* Fragmento proporcionado:
┄┄┄┄┄┄
El pariente bípedo del cocodrilo
La novedad está en un trabajo del Museo de Historia Natural del Condado de Los Ángeles (Estados Unidos). Señala que, en el Triásico, los animales modernos que conocemos apenas comenzaban a diversificarse en una variedad de formas. Algunos de ellos, terminaron tomando caminos distintos. Un ejemplo de ello es Labrujasuchus expectatus. Es el pariente bípedo del cocodrilo.

Dinosaurios bípedos
Se parecía mucho a los ornitomimosaurios. Son un grupo de dinosaurios bípedos del Cretácico con una morfología similar a la de los avestruces modernos. Pero pertenece a la rama de arcosaurios que dio origen a los cocodrilos, famosos por sus cuatro patas y sus numerosos dientes. Esta especie se desplazaba por el mundo sobre dos patas. Tenía brazos diminutos y una boca desdentada que terminaba en un pico. Era lo más alejado posible de un cocodrilo.
Entre los habitantes primordiales de la época, se encontraban los lagerpétidos. Son primos de los dinosaurios bípedos cuyos parientes surcarían los cielos como pterosaurios. El peculiar Drepanosaurus, que habitaba en los árboles, tenía una sola garra parecida a la de un perezoso arborícola en sus manos y una pequeña en su cola prensil. Allí, el pariente bípedo del cocodrilo apareció con fuerza en este mundo de reptiles extraños.
«Muchas de las estrategias exitosas de los animales modernos y los dinosaurios no aviares surgen por primera vez en el Triásico. Estos son un gran ejemplo de esa evolución convergente» aseguran. «El bipedismo es sin duda una estrategia singular para los parientes de los cocodrilos. Pero es una estrategia muy utilizada por los dinosaurios y, posteriormente, por las aves. Evidentemente, funcionó para estos animales». Esta especie nueva es una de las cinco únicas identificadas. El descubrimiento fue inesperado. Eso que inspiró el nombre de la especie, ‘expactus’. El nombre del género, Labrujasuchus, hace referencia a los ‘Ranchos de los Brujos’, un antiguo nombre español para Rancho Fantasma.

Leyendas
Según cuenta la leyenda, los rancheros locales bautizaron el yacimiento como ‘Ranchos de Los Brujos’ para mantener a la gente alejada del robo de ganado. «Queríamos rendir homenaje a esa fascinante historia. Y honrar el papel fundamental que Ghost Ranch ha desempeñado en la ampliación de nuestra comprensión del Triásico. También queríamos destacar cómo funciona el registro fósil. Encontrar un shuvosaurio de principios del Triásico y otro de finales significaba que los paleontólogos sabíamos que probablemente existían muchos más entretanto, esperando ser descubiertos y descritos», finalizan los autores.
┄┄┄┄┄┄
* Listado suministrado:

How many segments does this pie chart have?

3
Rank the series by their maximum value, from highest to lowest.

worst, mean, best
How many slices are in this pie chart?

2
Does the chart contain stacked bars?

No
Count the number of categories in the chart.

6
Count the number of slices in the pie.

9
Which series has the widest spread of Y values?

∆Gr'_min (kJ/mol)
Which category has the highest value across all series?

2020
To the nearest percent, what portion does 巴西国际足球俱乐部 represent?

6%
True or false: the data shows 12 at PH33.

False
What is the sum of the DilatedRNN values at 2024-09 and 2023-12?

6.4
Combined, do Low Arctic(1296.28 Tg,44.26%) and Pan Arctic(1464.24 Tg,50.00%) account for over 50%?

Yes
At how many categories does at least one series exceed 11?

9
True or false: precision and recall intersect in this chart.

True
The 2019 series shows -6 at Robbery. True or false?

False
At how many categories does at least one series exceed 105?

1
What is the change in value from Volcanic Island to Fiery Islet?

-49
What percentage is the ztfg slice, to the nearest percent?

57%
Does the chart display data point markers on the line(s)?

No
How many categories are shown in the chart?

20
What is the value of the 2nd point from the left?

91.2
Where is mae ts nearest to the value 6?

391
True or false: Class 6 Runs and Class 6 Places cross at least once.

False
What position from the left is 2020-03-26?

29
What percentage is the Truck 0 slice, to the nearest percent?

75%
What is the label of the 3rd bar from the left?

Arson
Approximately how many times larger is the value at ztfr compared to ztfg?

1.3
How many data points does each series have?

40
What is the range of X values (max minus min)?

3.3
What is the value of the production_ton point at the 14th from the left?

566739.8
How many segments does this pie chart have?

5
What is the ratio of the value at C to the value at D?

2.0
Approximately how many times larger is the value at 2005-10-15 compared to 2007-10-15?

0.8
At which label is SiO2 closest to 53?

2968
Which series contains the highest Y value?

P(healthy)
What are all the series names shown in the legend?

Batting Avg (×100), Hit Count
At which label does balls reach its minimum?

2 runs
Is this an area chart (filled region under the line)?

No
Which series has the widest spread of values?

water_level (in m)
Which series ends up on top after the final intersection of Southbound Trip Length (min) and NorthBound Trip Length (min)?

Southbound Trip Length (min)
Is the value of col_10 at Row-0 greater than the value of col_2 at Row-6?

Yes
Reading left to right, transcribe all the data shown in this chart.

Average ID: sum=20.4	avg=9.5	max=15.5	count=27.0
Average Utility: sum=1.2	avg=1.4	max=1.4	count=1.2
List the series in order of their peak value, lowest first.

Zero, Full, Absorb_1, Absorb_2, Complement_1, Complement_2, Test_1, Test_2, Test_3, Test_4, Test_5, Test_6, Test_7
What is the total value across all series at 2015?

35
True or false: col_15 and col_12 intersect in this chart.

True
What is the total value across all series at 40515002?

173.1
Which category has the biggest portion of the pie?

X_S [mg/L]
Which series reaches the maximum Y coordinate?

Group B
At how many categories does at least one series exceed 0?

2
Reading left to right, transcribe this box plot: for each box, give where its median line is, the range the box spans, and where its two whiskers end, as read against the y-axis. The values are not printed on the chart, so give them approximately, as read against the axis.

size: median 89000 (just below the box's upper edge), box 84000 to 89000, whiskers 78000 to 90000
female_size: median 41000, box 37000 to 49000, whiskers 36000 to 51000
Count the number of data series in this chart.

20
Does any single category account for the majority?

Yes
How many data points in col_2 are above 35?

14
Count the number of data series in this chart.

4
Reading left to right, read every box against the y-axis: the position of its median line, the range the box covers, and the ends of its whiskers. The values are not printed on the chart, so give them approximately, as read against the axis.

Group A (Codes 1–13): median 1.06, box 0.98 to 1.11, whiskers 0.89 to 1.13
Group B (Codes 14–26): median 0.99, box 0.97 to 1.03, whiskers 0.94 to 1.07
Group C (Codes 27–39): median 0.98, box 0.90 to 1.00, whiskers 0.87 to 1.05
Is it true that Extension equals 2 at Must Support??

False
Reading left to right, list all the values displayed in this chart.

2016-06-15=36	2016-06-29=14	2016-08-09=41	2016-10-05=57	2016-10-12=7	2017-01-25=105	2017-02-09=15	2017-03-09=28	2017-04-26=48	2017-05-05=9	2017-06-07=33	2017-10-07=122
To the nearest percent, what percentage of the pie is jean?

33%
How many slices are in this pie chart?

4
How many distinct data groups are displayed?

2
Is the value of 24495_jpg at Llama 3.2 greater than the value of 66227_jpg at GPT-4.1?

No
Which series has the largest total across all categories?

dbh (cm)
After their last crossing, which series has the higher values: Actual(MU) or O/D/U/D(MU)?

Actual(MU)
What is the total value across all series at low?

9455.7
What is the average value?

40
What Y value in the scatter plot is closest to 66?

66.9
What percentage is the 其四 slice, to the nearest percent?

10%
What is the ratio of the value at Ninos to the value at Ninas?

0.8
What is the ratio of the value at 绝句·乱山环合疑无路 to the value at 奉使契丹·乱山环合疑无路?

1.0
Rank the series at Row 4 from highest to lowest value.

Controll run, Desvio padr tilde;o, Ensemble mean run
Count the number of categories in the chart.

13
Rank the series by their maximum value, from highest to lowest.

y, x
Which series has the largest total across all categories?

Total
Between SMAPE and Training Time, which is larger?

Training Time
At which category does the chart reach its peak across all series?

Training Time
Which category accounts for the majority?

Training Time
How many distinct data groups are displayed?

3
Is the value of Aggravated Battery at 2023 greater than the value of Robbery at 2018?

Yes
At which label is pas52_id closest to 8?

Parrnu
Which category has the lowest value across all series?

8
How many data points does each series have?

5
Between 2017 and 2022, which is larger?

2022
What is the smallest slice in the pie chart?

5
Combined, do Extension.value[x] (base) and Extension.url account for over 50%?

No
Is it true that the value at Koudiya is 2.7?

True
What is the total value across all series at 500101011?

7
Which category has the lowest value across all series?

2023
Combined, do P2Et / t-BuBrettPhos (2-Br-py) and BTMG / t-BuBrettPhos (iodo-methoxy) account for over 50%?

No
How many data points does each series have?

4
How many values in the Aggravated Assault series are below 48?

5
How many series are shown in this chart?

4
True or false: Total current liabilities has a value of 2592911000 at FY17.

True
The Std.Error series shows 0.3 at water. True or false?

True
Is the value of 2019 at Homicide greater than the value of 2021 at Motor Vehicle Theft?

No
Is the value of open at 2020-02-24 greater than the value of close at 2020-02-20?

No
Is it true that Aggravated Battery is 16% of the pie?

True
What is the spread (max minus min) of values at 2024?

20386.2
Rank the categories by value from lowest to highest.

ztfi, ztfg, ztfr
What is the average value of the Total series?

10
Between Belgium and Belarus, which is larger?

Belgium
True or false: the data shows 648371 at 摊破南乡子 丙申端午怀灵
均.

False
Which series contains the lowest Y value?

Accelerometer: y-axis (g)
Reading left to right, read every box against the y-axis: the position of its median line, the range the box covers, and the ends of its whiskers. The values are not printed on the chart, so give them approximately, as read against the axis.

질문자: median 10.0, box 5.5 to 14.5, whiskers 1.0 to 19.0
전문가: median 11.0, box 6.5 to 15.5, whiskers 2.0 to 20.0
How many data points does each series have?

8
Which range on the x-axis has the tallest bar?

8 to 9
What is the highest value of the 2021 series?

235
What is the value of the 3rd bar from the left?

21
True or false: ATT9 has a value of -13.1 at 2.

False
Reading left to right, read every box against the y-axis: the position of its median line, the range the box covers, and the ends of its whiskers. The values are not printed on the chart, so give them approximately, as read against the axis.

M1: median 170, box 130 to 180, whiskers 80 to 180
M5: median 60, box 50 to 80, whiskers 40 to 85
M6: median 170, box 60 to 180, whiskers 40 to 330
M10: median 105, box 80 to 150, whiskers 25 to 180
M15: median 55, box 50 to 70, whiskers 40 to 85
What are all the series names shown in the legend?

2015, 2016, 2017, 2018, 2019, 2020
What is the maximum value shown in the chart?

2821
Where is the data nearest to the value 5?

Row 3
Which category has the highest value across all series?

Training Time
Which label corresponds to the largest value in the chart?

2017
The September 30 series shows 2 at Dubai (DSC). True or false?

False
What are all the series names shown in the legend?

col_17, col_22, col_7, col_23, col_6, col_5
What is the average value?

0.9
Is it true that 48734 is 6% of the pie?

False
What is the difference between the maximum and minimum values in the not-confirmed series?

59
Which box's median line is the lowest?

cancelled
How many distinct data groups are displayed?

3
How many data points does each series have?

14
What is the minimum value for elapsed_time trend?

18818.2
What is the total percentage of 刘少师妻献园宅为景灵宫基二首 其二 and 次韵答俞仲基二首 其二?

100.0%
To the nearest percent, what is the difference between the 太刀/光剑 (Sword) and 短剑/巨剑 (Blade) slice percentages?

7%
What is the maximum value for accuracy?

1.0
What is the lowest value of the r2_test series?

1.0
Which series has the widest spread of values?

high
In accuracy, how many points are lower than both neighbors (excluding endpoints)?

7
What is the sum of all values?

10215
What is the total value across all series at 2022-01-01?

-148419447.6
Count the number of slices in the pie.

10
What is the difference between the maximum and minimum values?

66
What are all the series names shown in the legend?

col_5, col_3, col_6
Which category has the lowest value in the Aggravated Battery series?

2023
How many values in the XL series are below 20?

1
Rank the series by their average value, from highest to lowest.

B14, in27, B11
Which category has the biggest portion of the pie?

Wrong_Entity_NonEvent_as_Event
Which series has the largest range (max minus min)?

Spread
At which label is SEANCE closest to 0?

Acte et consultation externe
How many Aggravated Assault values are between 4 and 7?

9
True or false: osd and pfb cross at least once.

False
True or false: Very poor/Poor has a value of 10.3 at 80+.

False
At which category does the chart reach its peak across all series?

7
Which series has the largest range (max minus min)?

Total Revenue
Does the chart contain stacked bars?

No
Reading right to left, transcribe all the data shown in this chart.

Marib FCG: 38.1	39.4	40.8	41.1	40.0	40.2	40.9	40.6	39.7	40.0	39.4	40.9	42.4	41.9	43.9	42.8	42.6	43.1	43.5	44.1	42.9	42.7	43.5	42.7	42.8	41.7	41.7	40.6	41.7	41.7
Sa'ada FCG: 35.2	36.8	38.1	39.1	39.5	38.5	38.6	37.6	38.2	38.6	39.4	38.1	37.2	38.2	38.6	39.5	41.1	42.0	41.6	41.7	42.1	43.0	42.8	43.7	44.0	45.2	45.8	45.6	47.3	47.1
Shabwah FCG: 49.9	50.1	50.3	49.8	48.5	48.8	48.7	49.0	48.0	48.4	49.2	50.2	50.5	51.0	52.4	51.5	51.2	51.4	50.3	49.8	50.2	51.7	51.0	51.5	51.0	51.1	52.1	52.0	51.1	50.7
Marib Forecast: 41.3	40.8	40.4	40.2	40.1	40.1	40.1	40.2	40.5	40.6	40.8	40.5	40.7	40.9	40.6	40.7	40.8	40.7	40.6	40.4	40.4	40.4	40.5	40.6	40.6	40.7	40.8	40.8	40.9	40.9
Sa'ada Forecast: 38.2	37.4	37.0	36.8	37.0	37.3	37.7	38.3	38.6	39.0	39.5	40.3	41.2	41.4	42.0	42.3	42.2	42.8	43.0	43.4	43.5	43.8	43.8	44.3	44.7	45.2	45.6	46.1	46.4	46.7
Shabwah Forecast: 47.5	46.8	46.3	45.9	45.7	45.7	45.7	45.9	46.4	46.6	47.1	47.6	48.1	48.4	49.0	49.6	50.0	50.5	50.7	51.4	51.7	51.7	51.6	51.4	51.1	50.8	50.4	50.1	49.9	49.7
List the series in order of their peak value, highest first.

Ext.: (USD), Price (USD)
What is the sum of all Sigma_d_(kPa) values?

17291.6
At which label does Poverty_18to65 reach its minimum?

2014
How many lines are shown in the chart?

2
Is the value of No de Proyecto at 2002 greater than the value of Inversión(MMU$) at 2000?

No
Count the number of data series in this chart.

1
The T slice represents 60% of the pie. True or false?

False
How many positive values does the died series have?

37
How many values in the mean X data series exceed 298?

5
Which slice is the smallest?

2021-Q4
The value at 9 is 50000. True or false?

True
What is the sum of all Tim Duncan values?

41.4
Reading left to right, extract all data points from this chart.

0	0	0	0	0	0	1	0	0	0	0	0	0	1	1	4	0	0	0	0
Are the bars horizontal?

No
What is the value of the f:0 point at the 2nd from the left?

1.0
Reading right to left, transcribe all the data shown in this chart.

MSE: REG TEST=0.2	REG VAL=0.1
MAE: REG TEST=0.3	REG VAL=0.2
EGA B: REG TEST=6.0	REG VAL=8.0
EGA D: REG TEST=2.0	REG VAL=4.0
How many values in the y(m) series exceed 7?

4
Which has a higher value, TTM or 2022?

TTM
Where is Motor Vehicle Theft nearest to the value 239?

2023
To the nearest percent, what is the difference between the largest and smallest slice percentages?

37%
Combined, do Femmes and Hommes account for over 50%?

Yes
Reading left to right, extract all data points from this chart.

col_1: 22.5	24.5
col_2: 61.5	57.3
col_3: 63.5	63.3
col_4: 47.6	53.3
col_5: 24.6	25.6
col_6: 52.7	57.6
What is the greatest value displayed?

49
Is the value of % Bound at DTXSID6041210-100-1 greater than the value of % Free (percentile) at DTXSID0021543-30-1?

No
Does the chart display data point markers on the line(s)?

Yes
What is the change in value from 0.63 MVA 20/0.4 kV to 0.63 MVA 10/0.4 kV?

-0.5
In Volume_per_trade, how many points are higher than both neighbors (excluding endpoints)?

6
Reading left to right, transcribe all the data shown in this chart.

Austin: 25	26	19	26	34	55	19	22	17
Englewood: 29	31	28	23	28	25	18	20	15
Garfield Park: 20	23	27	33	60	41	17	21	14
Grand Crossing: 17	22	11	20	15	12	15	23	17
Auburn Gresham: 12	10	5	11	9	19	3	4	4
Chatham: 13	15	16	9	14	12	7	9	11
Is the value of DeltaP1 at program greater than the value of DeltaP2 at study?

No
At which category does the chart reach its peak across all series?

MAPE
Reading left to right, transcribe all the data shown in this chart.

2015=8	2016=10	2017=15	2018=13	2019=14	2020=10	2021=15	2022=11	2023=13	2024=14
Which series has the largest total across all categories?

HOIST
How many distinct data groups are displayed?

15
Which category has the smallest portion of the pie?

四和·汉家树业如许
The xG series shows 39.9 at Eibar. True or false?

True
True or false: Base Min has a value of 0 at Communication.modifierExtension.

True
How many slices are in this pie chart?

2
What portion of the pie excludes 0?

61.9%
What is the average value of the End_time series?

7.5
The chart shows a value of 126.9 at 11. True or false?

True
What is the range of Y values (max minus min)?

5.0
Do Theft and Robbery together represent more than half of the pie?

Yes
┄┄┄┄┄┄
* Consigna del ejercicio:
Cambia "perezoso" por "oso hormiguero" y reescribe el fragmento entre "Entre los habitantes" y "de reptiles extraños.", ambos incluidos. Para resolver cada ejercicio, básate únicamente en el fragmento.

* Resultado del ejercicio:
Entre los habitantes primordiales de la época, se encontraban los lagerpétidos. Son primos de los dinosaurios bípedos cuyos parientes surcarían los cielos como pterosaurios. El peculiar Drepanosaurus, que habitaba en los árboles, tenía una sola garra parecida a la de un oso hormiguero arborícola en sus manos y una pequeña en su cola prensil. Allí, el pariente bípedo del cocodrilo apareció con fuerza en este mundo de reptiles extraños.